Tax Free Exchange

Tax Free Exchange: A Valuable Alternative To A Home Sale

Tax Free Exchange: A Valuable Alternative To A Home Sale

Congress is currently talking tax reform. Two very important real estate benefits are on the so-called “chopping block”, either to be completely eliminated or significantly curtailed.

It is doubtful that the home owner exclusion of up to $500,000 (or $250,000 if you file a single tax return) of profit will be impacted; there are too many homeowner voters who will forcefully object. But investors do not have the same strong lobbyist who can make the case for preserving the “like kind” exchange. So if you have an investment property, now might be the time to consider doing an exchange.

Residential homeowners have a number of tax benefits, the most important of which is the exclusion of up to $500,000 (or $250,000 if you file a single tax return) profit made on the sale of your principal residence. But real estate investors — large and small — still have to pay capital gains tax when they sell their investments. And since most investors depreciated their properties over a number of years, the capital gains tax can be quite large.

There is a way of deferring payment of this tax, and it is known as a Like-Kind Exchange under Section 1031 of the Internal Revenue Code. In my opinion, these exchange provisions are still an important tool for any real estate investor.

The exchange process is not a “tax free” device, although people refer to it as a “tax-free exchange.” It is also called a “Starker exchange” or a “deferred exchange.” It will not relieve you from the ultimate obligation to pay the capital gains tax. It will, however, allow you to defer paying that tax until you sell your last investment property — or you die.

The rules are complex, but here is a general overview of the process.

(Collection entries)
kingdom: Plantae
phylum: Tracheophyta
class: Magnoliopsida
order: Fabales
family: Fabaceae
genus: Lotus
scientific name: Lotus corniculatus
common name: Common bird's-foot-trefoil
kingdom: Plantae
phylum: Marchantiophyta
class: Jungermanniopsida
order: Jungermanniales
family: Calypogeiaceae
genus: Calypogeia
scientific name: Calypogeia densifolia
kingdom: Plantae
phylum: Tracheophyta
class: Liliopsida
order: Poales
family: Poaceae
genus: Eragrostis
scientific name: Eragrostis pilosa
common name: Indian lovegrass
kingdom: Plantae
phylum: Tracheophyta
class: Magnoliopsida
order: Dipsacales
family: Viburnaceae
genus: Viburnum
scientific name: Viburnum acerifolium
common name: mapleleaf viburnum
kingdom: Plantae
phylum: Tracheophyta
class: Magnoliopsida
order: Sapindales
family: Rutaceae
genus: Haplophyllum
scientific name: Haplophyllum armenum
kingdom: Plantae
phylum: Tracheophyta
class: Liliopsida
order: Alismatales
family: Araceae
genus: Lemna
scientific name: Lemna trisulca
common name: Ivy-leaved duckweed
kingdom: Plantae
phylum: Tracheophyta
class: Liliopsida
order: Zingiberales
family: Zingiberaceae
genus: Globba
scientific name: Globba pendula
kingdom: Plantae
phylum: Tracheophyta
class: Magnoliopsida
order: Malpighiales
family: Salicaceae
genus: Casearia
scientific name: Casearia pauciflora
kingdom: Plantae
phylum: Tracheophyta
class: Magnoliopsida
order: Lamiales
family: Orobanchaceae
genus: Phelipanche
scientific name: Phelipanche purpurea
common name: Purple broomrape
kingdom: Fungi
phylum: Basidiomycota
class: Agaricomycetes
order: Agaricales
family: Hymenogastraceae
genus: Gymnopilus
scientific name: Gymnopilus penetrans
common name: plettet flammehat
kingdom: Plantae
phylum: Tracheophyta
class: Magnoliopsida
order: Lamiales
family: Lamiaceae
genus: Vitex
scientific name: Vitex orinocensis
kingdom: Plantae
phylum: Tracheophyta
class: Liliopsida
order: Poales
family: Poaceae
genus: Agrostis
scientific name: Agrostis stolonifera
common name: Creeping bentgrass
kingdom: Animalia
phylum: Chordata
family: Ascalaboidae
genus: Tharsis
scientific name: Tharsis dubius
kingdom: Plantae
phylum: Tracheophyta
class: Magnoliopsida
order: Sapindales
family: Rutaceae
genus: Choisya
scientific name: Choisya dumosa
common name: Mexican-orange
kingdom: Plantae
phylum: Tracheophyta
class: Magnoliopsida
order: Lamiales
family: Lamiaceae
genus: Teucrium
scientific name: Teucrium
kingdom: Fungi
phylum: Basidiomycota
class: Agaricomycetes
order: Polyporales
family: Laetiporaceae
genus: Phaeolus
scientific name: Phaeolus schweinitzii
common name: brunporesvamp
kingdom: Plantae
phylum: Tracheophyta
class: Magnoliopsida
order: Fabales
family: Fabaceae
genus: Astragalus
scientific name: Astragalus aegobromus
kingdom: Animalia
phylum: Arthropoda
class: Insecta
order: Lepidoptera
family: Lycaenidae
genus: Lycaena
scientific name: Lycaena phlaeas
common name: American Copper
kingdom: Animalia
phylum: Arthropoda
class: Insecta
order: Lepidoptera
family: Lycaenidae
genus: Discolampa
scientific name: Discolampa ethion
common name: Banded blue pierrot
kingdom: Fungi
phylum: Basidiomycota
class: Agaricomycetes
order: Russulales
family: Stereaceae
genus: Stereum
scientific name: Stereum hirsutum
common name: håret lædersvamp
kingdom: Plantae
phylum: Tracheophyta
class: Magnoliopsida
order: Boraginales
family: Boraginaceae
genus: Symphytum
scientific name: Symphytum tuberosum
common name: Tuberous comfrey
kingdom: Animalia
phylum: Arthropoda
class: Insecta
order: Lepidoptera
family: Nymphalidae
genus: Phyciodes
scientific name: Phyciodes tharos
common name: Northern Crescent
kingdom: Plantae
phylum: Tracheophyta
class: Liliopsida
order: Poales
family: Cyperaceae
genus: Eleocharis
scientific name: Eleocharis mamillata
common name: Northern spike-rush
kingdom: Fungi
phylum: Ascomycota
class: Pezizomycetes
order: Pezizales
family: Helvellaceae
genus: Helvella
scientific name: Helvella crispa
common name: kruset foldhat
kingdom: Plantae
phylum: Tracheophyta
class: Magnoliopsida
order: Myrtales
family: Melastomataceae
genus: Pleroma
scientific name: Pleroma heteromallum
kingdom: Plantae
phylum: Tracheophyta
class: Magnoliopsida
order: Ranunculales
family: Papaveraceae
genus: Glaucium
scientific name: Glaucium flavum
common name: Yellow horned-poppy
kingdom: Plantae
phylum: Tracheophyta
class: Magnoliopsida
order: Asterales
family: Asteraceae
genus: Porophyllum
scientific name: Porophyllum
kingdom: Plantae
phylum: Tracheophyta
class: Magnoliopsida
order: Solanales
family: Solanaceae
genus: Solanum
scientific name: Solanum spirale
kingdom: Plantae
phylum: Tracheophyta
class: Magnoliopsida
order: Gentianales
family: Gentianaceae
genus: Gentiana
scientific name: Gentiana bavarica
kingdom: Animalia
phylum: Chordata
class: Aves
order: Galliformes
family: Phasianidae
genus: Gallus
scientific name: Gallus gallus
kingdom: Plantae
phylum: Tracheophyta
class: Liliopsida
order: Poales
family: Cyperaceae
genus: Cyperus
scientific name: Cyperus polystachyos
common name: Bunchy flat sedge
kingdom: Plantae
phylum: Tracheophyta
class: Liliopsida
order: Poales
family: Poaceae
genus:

▶ **What to work on**:
A. According to the article on like-kind exchanges, which section of the Internal Revenue Code covers a Like-Kind Exchange?
B. Restate word for word the part of the article on like-kind exchanges running from "The exchange process" down to "or you die.".
C. Resume the article on like-kind exchanges after its final sentence.
These rows have no role in what you are asked to do.

▶ **Answers by task**:
A. Section 1031

B.
The exchange process is not a “tax free” device, although people refer to it as a “tax-free exchange.” It is also called a “Starker exchange” or a “deferred exchange.” It will not relieve you from the ultimate obligation to pay the capital gains tax. It will, however, allow you to defer paying that tax until you sell your last investment property — or you die.

C.
Section 1031 permits a delay (non-recognition) of gain only if the following conditions are met:

First, the property transferred (called by the IRS the “relinquished property”) and the exchange property (“replacement property”) must be “property held for productive use in trade, in business or for investment.” Neither property in this exchange can be your principal residence, unless you have abandoned it as your personal house.

Second, there must be an exchange; the IRS wants to ensure that a transaction called an exchange is not really a sale and a subsequent purchase.

Third, the replacement property must be of “like kind.” The courts have given a very broad definition to this concept. As a general rule, all real estate is considered “like kind” with all other real estate. Thus, a condominium unit can be swapped for an office building, a single family home for raw land, or a farm for commercial or industrial property.

Once you meet these tests, it is important that you determine the tax consequences. If you do a like-kind exchange, your profit will be deferred until you sell the replacement property. However, it must be noted that the cost basis of the new property in most cases will be the basis of the old property. Discuss this with your accountant to determine whether the savings by using the like-kind exchange will make up for the lower cost basis on your new property. And discuss also whether you might be better off selling the property, biting the bullet and paying the tax, but not have to be a landlord again.

The traditional, classic exchange (A and B swap properties) rarely works. Not everyone is able to find replacement property before they sell their own property. In a case involving a man named Mr. Starker, the court held that the exchange does not have to be simultaneous.

Congress did not like this open-ended interpretation, and in 1984, two major limitations were imposed on the Starker (non-simultaneous) exchange.

First, the replacement property must be identified before the 45th day after the day on which the original (relinquished) property is transferred.

Second, the replacement property must be purchased no later than 180 days after the taxpayer transfers his original property, or the due date (with any extension) of the taxpayer’s return of the tax imposed for the year in which the transfer is made. These are very important time limitations, which should be noted on your calendar when you first enter into a 1031 exchange.

In 1989, Congress added two additional technical restrictions. First, property in the United States cannot be exchanged for property outside the United States.

Second, if property received in a like-kind exchange between related persons is disposed of within two years after the date of the last transfer, the original exchange will not qualify for non-recognition of gain.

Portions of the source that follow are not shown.